Plain-text engineering files:
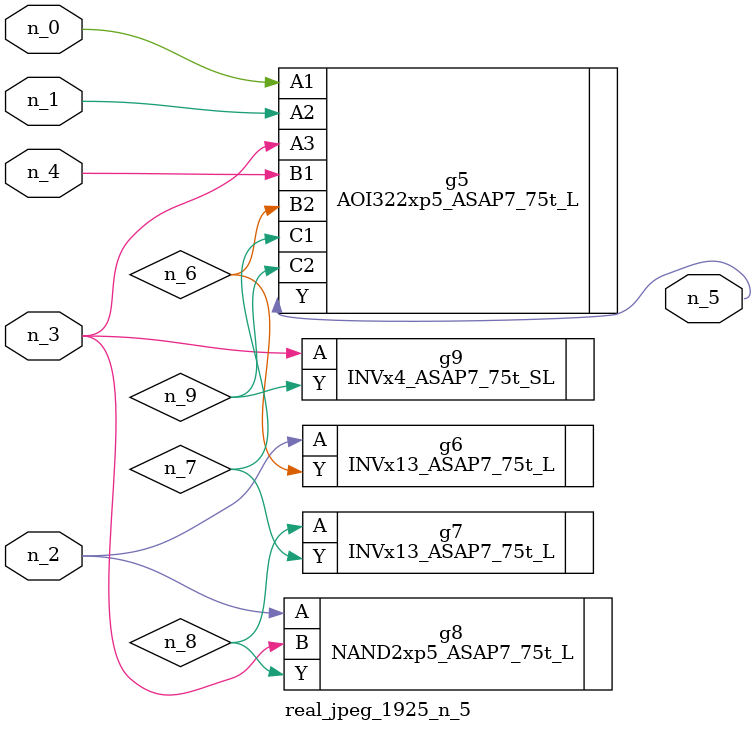
<source format=v>
module real_jpeg_1925_n_5 (n_4, n_0, n_1, n_2, n_3, n_5);

input n_4;
input n_0;
input n_1;
input n_2;
input n_3;

output n_5;

wire n_8;
wire n_6;
wire n_7;
wire n_9;

AOI322xp5_ASAP7_75t_L g5 ( 
.A1(n_0),
.A2(n_1),
.A3(n_3),
.B1(n_4),
.B2(n_6),
.C1(n_7),
.C2(n_9),
.Y(n_5)
);

INVx13_ASAP7_75t_L g6 ( 
.A(n_2),
.Y(n_6)
);

NAND2xp5_ASAP7_75t_L g8 ( 
.A(n_2),
.B(n_3),
.Y(n_8)
);

INVx4_ASAP7_75t_SL g9 ( 
.A(n_3),
.Y(n_9)
);

INVx13_ASAP7_75t_L g7 ( 
.A(n_8),
.Y(n_7)
);


endmodule
</source>
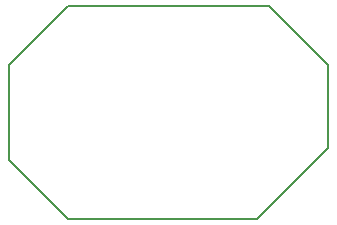
<source format=gbr>
G04 #@! TF.FileFunction,Profile,NP*
%FSLAX46Y46*%
G04 Gerber Fmt 4.6, Leading zero omitted, Abs format (unit mm)*
G04 Created by KiCad (PCBNEW 4.0.5) date Thursday 06 April 2017 14:50:29*
%MOMM*%
%LPD*%
G01*
G04 APERTURE LIST*
%ADD10C,0.100000*%
%ADD11C,0.150000*%
G04 APERTURE END LIST*
D10*
D11*
X22000000Y18000000D02*
X5000000Y18000000D01*
X27000000Y13000000D02*
X22000000Y18000000D01*
X27000000Y6000000D02*
X27000000Y13000000D01*
X21000000Y0D02*
X27000000Y6000000D01*
X5000000Y0D02*
X21000000Y0D01*
X0Y5000000D02*
X5000000Y0D01*
X0Y13000000D02*
X0Y5000000D01*
X5000000Y18000000D02*
X0Y13000000D01*
M02*

</source>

WHAT IS NEEDED:
Repeat all the records exactly, images excluded.

EXPECTED ANSWER:
<source format=v>
module real_jpeg_1925_n_5 (n_4, n_0, n_1, n_2, n_3, n_5);

input n_4;
input n_0;
input n_1;
input n_2;
input n_3;

output n_5;

wire n_8;
wire n_6;
wire n_7;
wire n_9;

AOI322xp5_ASAP7_75t_L g5 ( 
.A1(n_0),
.A2(n_1),
.A3(n_3),
.B1(n_4),
.B2(n_6),
.C1(n_7),
.C2(n_9),
.Y(n_5)
);

INVx13_ASAP7_75t_L g6 ( 
.A(n_2),
.Y(n_6)
);

NAND2xp5_ASAP7_75t_L g8 ( 
.A(n_2),
.B(n_3),
.Y(n_8)
);

INVx4_ASAP7_75t_SL g9 ( 
.A(n_3),
.Y(n_9)
);

INVx13_ASAP7_75t_L g7 ( 
.A(n_8),
.Y(n_7)
);


endmodule
</source>
<source format=gbr>
G04 #@! TF.FileFunction,Profile,NP*
%FSLAX46Y46*%
G04 Gerber Fmt 4.6, Leading zero omitted, Abs format (unit mm)*
G04 Created by KiCad (PCBNEW 4.0.5) date Thursday 06 April 2017 14:50:29*
%MOMM*%
%LPD*%
G01*
G04 APERTURE LIST*
%ADD10C,0.100000*%
%ADD11C,0.150000*%
G04 APERTURE END LIST*
D10*
D11*
X22000000Y18000000D02*
X5000000Y18000000D01*
X27000000Y13000000D02*
X22000000Y18000000D01*
X27000000Y6000000D02*
X27000000Y13000000D01*
X21000000Y0D02*
X27000000Y6000000D01*
X5000000Y0D02*
X21000000Y0D01*
X0Y5000000D02*
X5000000Y0D01*
X0Y13000000D02*
X0Y5000000D01*
X5000000Y18000000D02*
X0Y13000000D01*
M02*

</source>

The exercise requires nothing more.